PPK metnindeki bir diğer önemli yönlendirme ise faiz indirimlerinin ne zaman konuşulabileceğine ilişkin. PPK üyeleri; piyasadaki enflasyon beklentileri (ara hedef olan %36’ya göre belirlenen) tahmin aralığını yakınsayıncaya kadar politika faizini %45 seviyesinde tutacaklarını belirtiyorlar. Bu yönlendirme ile uzun bir süre faiz indirimi meselesinin rafa kaldırılmaya çalışıldığını ifade edebiliriz.

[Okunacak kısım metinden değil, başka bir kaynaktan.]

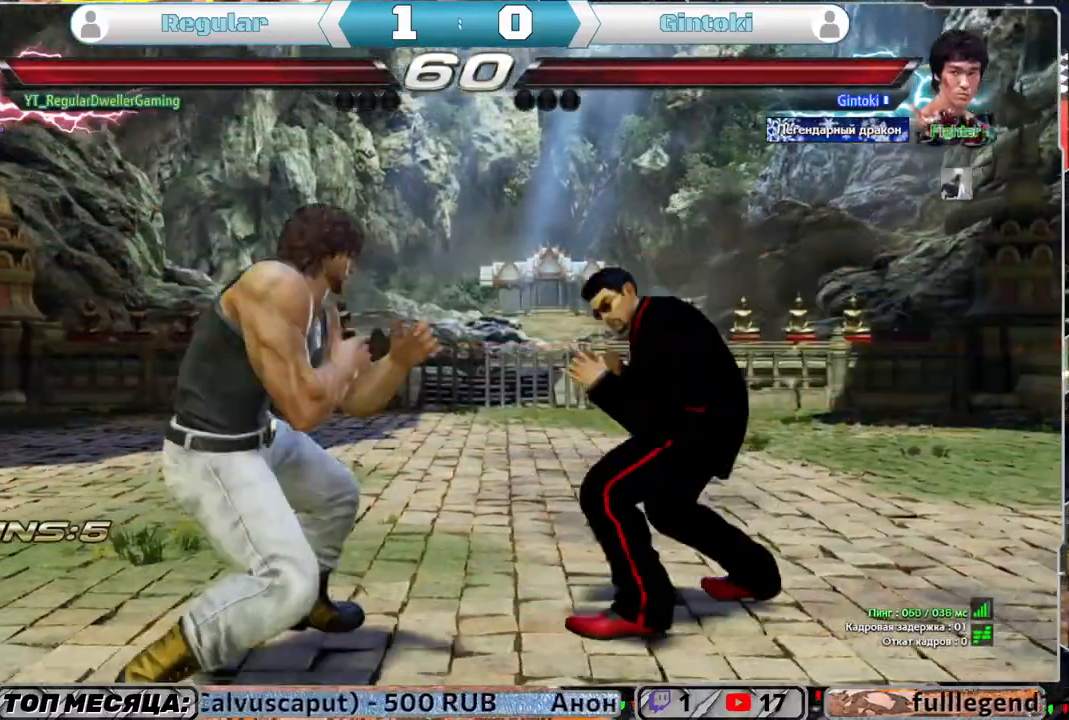
{"buttons": ["DPAD_LEFT"], "left_stick": "center", "right_stick": "center", "events": [[33, "CIRCLE", "up"], [33, "DPAD_RIGHT", "up"], [33, "DPAD_UP", "up"], [433, "DPAD_LEFT", "down"]]}
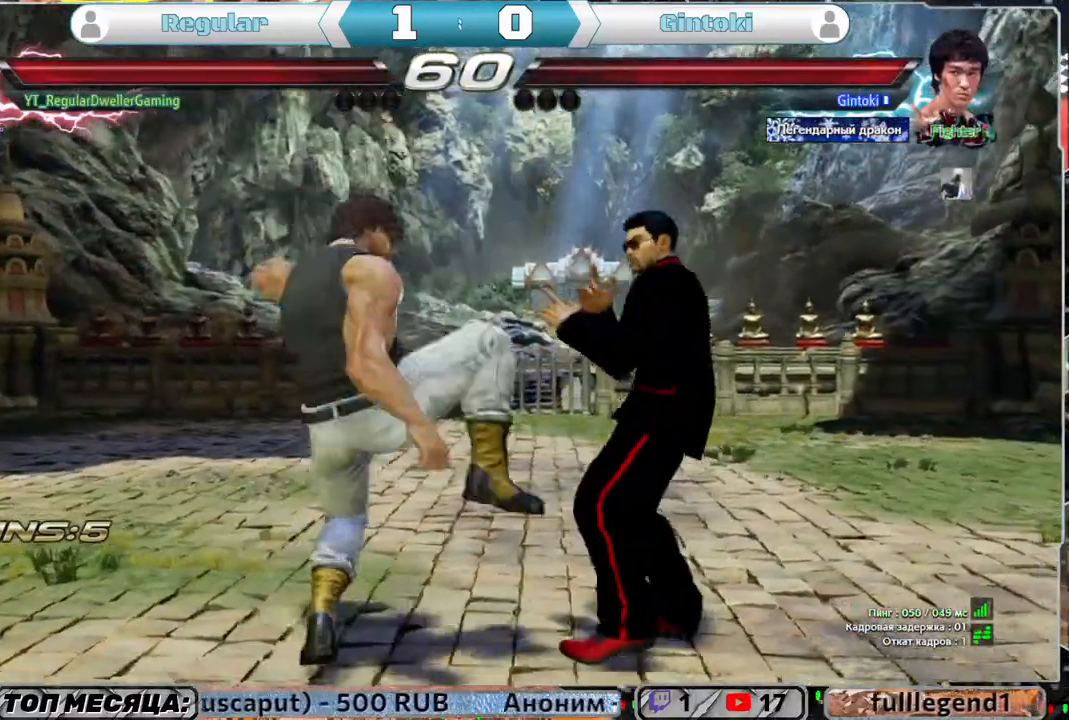
{"buttons": ["DPAD_LEFT"], "left_stick": "center", "right_stick": "center", "events": []}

Metindeki bir diğer kritik yönlendirme de sterilizasyon ile ilgili. Kurul, likidite gelişmelerini yakından takip edeceklerini ve ihtiyaç halinde fazla likiditeyi çekmek için sterilizasyon araçlarını etkin bir şekilde kullanacaklarını kayda geçirmiş durumda. Bu kapsamda PPK’nın mevduat faizini de yakından takibe aldığını görüyoruz. Burası çok önemli zira son dönemde bankalardaki fazla likiditenin mevduat faizlerini görece düşük tutması nedeni ile tasarruf sahiplerinin dövize yeniden güçlü bir yönelim içinde olduğunu gözlemliyoruz.

PPK üyelerinin metin içerisinde “Türk Lirası reel değerlenme süreci” şeklinde bir ifade kullanmaları da son derece önemli bir mesaj. Burayı biraz daha açmak istiyorum. Çünkü bu mesaj aynı zamanda döviz kuru beklentileri açısından ciddi bir yönlendirme içeriyor. Gelişmekte olan ekonomilerde başarıya ulaşan tüm dezenflasyon programlarının ortak noktası yerel para biriminin reel olarak değer kazanması. Yani yerel para dövize karşı reel olarak değerleniyor. Bunu sağlamanın yegâne yolu da kurdaki artış oranının enflasyondaki artış oranının altında kalması. Bu bakımdan önümüzdeki dönemde kur üzerindeki baskının yani kurdaki artış hızının yönetilmesi sürecinin devam edeceğini öngörebiliriz. Dolayısıyla “seçim sonrası kuru serbest bırakacaklar ya da kur uçacak” beklentisinin ekonomi yönetiminin izlediği program ile uyumlu olmadığını yani gerçekçi kabul edilemeyeceğini ifade edeyim.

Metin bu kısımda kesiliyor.